### [Task details]
Look through the data below and report how many lines include "linejoin". Only the number should be given.

### [Available data]
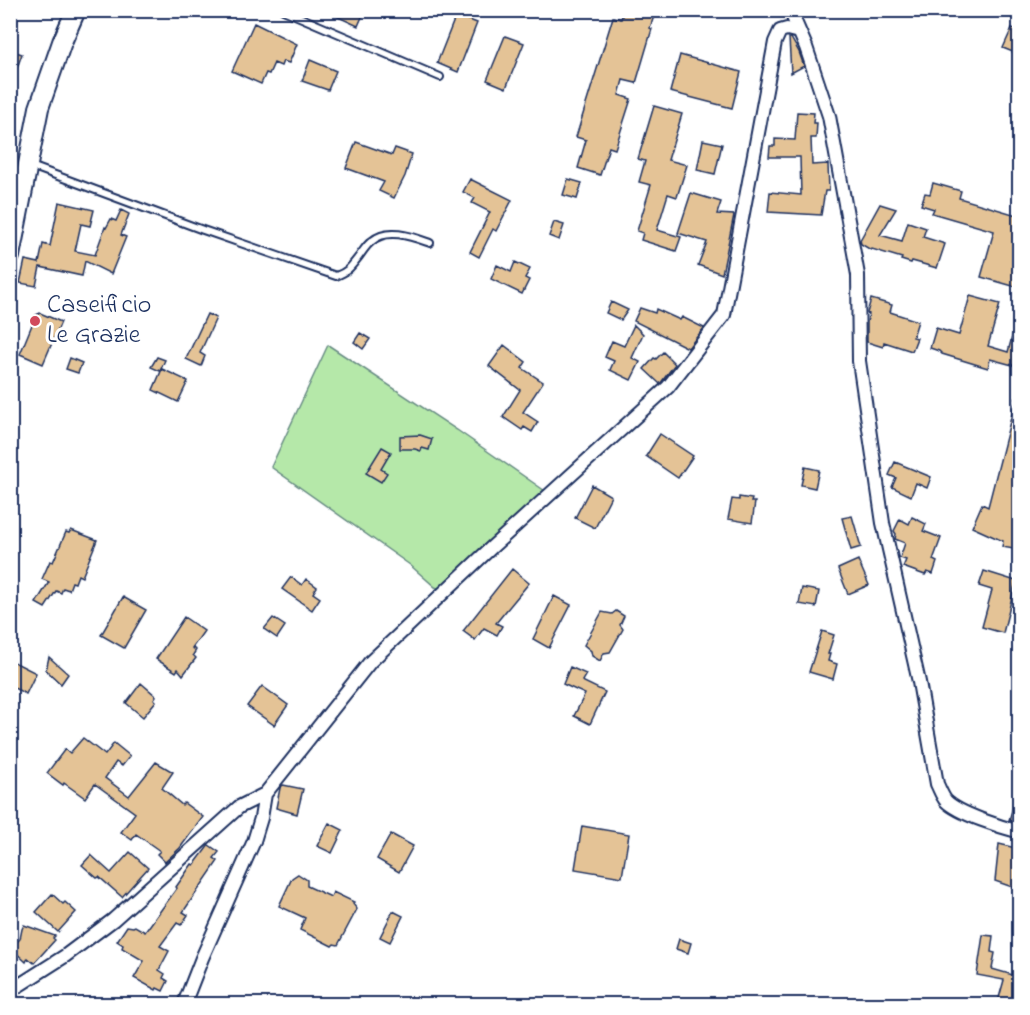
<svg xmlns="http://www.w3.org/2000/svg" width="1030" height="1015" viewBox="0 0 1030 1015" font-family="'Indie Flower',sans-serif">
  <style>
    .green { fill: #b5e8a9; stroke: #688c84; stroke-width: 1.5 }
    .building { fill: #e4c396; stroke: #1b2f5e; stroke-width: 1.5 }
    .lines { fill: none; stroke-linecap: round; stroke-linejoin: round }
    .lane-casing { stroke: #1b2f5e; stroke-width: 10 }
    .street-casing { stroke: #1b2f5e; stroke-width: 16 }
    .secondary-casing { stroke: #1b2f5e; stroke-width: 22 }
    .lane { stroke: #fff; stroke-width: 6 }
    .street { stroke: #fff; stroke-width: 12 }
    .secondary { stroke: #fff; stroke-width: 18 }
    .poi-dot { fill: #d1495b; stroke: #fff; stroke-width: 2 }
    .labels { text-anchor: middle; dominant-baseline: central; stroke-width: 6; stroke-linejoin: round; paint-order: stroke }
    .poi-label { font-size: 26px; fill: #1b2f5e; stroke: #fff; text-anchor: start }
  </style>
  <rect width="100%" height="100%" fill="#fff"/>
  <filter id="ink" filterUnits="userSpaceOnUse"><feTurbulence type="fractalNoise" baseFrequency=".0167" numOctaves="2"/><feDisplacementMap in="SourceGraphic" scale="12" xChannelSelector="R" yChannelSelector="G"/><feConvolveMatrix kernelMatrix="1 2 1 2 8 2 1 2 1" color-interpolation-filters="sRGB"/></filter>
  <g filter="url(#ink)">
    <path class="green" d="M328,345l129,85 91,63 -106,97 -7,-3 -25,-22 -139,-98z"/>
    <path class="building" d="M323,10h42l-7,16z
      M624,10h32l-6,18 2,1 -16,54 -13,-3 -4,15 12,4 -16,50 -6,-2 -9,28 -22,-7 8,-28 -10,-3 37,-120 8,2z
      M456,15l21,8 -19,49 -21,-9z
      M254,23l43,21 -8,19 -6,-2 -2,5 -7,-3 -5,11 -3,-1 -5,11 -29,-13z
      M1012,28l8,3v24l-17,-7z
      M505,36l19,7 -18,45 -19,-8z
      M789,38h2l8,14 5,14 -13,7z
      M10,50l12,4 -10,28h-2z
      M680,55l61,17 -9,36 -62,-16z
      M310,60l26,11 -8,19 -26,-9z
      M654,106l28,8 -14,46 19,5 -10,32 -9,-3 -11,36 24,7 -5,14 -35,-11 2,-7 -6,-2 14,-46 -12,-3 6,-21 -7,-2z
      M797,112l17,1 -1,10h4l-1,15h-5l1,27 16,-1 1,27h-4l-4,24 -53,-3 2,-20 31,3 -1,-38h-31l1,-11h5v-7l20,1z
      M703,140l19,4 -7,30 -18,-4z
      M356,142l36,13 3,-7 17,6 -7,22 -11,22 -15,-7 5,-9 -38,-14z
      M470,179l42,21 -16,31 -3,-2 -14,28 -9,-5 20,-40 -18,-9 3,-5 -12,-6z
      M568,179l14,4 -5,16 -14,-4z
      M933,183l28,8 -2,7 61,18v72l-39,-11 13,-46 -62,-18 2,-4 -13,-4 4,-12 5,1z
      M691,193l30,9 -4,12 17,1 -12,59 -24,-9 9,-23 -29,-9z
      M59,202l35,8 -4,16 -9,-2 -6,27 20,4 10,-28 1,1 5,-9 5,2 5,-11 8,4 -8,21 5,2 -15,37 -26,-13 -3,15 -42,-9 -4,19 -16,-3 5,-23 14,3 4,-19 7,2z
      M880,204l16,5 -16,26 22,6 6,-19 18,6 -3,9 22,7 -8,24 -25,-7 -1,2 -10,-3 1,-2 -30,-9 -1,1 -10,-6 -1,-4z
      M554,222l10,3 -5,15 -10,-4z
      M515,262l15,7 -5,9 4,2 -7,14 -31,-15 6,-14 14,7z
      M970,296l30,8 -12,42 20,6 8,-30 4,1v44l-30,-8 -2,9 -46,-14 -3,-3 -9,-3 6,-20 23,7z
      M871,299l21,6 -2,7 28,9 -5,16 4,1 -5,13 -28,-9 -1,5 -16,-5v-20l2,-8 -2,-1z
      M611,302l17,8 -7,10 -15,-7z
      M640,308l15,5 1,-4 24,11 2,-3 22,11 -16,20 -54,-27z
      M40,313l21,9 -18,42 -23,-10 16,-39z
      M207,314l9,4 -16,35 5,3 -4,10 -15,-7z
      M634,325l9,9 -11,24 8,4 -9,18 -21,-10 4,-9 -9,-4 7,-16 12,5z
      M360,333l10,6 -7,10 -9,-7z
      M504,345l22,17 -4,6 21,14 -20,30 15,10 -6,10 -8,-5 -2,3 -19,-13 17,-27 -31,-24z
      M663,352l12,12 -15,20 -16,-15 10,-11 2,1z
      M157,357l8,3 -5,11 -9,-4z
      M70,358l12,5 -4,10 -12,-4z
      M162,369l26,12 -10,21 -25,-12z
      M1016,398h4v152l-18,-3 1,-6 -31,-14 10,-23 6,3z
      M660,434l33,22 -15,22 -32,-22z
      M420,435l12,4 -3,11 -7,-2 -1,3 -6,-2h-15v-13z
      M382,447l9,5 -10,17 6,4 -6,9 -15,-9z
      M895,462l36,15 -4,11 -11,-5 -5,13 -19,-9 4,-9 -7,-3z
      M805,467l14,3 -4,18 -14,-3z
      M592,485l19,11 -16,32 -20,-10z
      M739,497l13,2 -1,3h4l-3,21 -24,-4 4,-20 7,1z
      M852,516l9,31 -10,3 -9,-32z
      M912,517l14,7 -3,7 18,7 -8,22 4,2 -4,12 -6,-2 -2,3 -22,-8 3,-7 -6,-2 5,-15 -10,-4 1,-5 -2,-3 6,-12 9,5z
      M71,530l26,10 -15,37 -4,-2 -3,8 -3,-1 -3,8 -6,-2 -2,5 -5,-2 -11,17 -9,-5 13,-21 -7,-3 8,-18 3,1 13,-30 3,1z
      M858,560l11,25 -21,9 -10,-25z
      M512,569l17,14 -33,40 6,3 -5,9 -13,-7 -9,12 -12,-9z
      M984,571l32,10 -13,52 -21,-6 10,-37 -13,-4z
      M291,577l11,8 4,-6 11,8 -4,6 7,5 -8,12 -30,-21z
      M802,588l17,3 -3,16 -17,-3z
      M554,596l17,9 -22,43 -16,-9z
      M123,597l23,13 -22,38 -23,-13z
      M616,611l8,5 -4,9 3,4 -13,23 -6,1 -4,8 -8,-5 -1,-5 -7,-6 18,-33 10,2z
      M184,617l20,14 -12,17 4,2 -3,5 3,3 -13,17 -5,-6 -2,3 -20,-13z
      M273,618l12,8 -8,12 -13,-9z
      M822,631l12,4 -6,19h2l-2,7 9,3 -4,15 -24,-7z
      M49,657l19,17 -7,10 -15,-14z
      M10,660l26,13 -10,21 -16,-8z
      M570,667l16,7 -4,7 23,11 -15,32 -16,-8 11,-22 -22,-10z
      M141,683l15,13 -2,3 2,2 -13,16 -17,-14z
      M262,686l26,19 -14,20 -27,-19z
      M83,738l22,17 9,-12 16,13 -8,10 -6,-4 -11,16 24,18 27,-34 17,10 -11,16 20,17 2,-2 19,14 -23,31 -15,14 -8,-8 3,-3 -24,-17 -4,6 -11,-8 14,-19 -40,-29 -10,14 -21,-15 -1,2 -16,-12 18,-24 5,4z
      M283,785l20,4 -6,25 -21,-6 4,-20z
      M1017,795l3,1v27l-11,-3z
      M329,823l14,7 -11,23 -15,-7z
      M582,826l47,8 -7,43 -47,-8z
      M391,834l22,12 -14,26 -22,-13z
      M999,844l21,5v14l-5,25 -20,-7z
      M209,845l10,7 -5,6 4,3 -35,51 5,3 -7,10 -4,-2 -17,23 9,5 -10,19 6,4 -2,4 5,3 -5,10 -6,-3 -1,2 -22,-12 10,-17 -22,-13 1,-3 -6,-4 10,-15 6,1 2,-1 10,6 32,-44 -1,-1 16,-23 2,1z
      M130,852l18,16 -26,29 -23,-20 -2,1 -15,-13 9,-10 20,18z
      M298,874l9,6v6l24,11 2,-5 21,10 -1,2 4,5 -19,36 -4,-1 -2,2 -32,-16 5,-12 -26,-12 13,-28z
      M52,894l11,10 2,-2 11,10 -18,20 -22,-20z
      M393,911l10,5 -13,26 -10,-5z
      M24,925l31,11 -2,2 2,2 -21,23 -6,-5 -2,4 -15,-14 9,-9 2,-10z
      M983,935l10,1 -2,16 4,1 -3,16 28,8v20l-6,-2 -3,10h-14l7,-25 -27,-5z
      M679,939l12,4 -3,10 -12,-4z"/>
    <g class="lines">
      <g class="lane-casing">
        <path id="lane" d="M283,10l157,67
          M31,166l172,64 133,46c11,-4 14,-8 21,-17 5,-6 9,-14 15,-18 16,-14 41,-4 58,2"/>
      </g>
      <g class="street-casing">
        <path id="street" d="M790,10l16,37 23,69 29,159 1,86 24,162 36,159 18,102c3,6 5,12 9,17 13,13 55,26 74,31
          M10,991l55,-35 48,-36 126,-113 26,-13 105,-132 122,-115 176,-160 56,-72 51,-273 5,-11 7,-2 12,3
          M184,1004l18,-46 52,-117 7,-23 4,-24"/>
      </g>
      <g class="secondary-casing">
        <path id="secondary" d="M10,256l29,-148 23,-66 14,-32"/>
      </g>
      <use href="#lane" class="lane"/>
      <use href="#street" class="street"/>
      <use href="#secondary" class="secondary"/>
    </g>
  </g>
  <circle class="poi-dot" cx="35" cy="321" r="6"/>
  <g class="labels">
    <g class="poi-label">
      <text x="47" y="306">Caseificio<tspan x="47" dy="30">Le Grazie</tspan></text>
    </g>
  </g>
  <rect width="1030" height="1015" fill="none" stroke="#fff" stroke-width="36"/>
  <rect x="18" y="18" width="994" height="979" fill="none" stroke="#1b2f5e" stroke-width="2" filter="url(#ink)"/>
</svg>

### [Answer to this problem]
2